'''

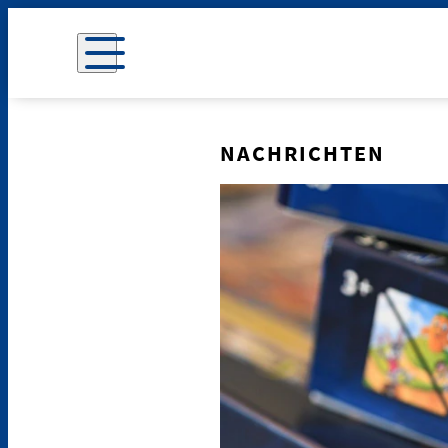
NACHRICHTEN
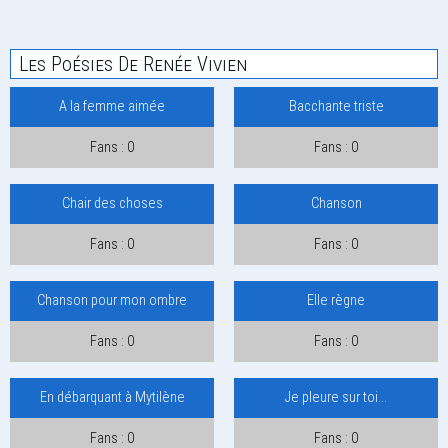
Les Poésies De Renée Vivien
A la femme aimée
Bacchante triste
Fans : 0
Fans : 0
Chair des choses
Chanson
Fans : 0
Fans : 0
Chanson pour mon ombre
Elle règne
Fans : 0
Fans : 0
En débarquant à Mytilène
Je pleure sur toi...
Fans : 0
Fans : 0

'''

_Your assignment_
Without the pictures, repeat every line of the material above exactly.

_Response to this exercise_
NACHRICHTEN
Les Poésies De Renée Vivien
A la femme aimée
Bacchante triste
Fans : 0
Fans : 0
Chair des choses
Chanson
Fans : 0
Fans : 0
Chanson pour mon ombre
Elle règne
Fans : 0
Fans : 0
En débarquant à Mytilène
Je pleure sur toi...
Fans : 0
Fans : 0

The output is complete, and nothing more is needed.